Perkembangan Bentuk Negara dan Pemerintahan dalam
Islam
1. Bentuk Negara
Dalam Islam, tidak terdapat tuntunan dalil yang pasti
tentang bentuk negara dan sistem pemerintahan yang harus dipraktekkan oleh umat
Islam pasca wafatnya Rasulullah Saw. Akibatnya, dalam sejarah politik umat
Islam mulai zaman Khulafa’ur Rasidin sampai runtuhnya dinasti Usmaniyah di
Turki, bentuk negara dan sistem pemerintahan yang dipakai oleh umat Islam
selalu mengalami perubahan.[4]
Namun apabila dilihat secara historis, ummat Islam telah mempraktekan kehidupan
politik yang beragam dan menjalankan bentuk Negara dan sistem pemerintahan, kedua
bentuk Negara tersebut adalah Negara kesatuan dan serikat (federal), dan
keduanya hidup dalam konteks sejarah yang berbeda sesuai dengan kondisi yang
dihadapinya.
a. Negara Kesatuan
Negara kesatuan adalah bentuk Negara dimana wewenang kekuasaan
tertinggi dipusatkan dipusat. Kekuasaan
terletak pada pemerintahan pusat dan tidak pada pemerintahan daerah. Pemerintahan pusat mempunyai wewenang untuk
menyerahkan sebagian kekuasaanya kepada daerah berdasarkan hak otonomi (Negara
kesatuan dengan sistem desentralisasi), tetapi pada tahap terakhir kekuasaan
tertinggi tetap berda pada pemerintahan pusat.[5]

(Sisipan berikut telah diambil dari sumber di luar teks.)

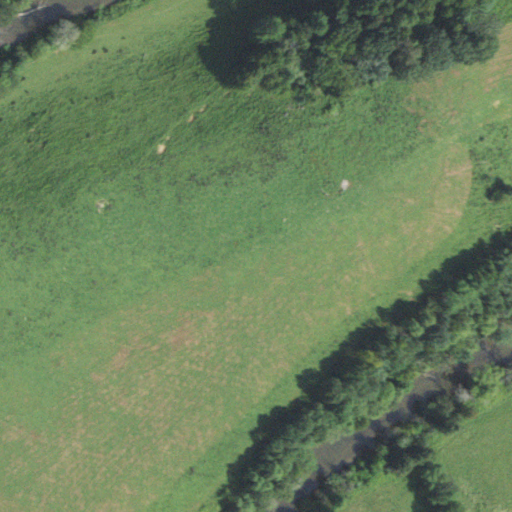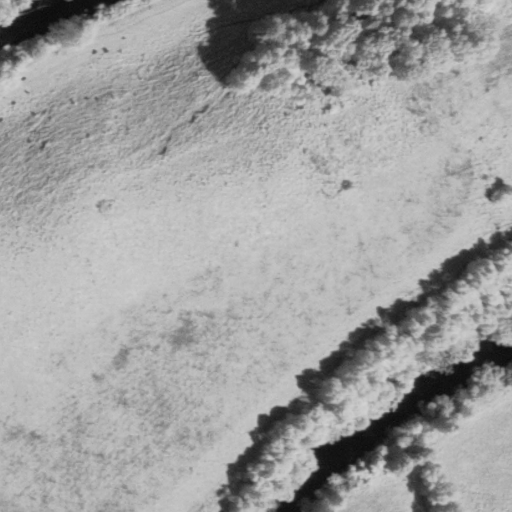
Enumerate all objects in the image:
river: (264, 400)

Adapun ciri khas dari negara kesatuan adalah :
1)
Adanya supremasi dari Parlemen/Lembaga Perwakilan Rakyat Pusat, dalam kasus
Indonesia adalah MPR.
2)
Tidak adanya badan-badan bawahan yang mempunyai kedaulatan.[6]

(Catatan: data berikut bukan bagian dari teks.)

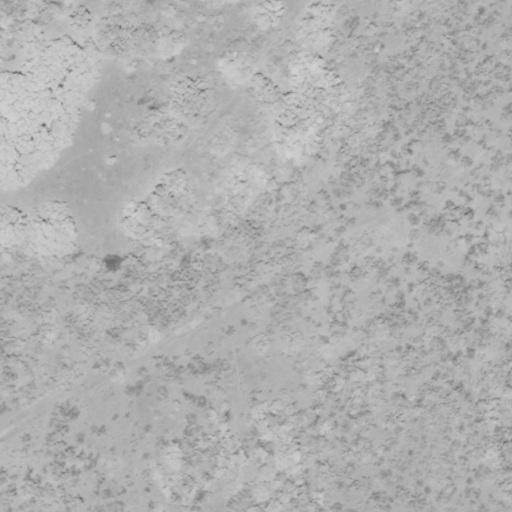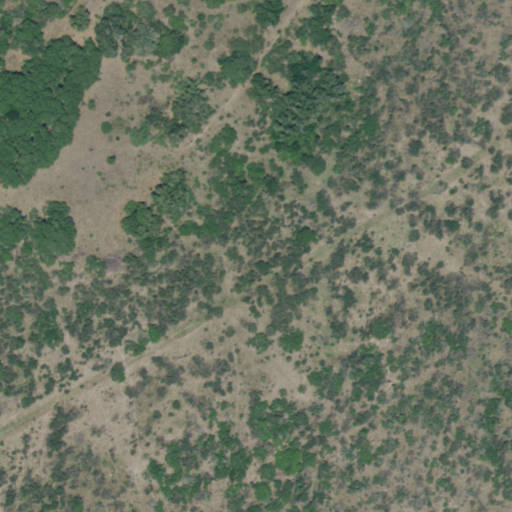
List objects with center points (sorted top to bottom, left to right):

b. Negara Serikat (Federal)
Bentuk Negara serikat (federal) adalah Negara diberikan
hak untuk mengelola mengatur dirinya sendiri sesuai dengan karakteristik dan
budaya yang dimiliki. Bentuk Negara ini baru diberlakukan pasca renaissanse (peralihan
dari zaman pertengahan ke zaman moderen), Negara serikat (federal) merupakan
pemikiran yang berasal dari Barat
yang pertama kali diperkenalkan C.F. Strong dan K.C.
Wheare.
Negara serikat (federal)
menjadi sebuah alternatif bagi pemerintaan kehidupan demi terciptanya kesejahteraan
hakiki. Inti dari negara yang memakai sistem federal adalah pemberian kebebasan
dan wewenang pada negara-negara bagian untuk mengelola daerahnya
sendiri sesuai dengan karakteristik
yang berada di masing-masing federal
disesuikan dengan kemampuan sumber daya alam dan sumber daya manusia yang
dimilikinya. Tujuannya adalah tercapainya ekonomi dan kesejahteraan.

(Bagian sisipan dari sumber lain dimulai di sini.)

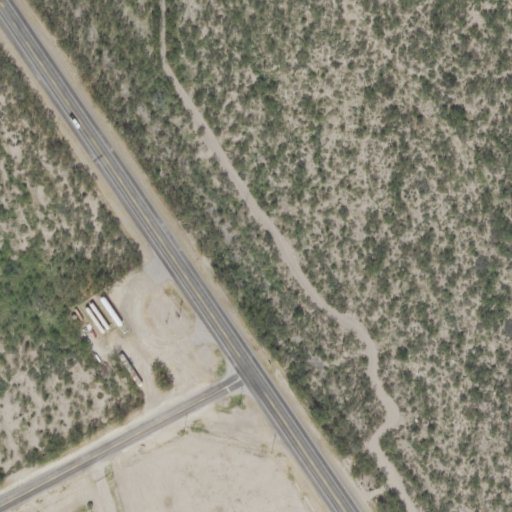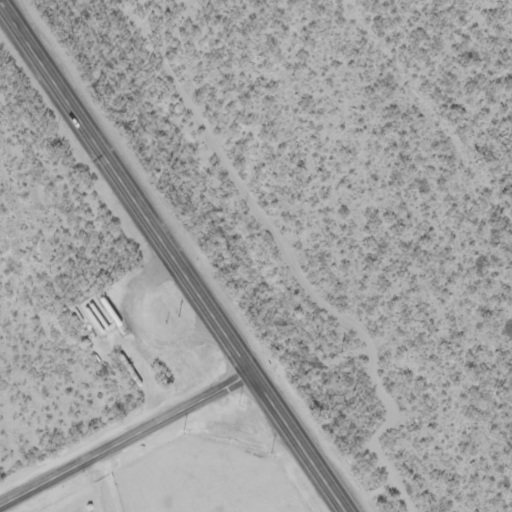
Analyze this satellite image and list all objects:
road: (177, 252)
building: (95, 318)
road: (128, 438)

Bentuk negara serikat (federal) ini diharapkan
dapat meminimalisir tindakan-tindakan
kesewenang-wenangan seperti pengerukan sumber daya alam yang ada di daerah
untuk kepentingan
pusat, kesenjangan antara pusat dan daerah, ketidak adilan dalam masalah
ekonomi dan pembangunan serta terjadinya sentralisasi dalam berbagai bidang
sehingga mengancam eksistensi dalam berbagai bidang yang ada di daerah seperti
budaya, ekonomi, sosial, politik dan hukum.[7]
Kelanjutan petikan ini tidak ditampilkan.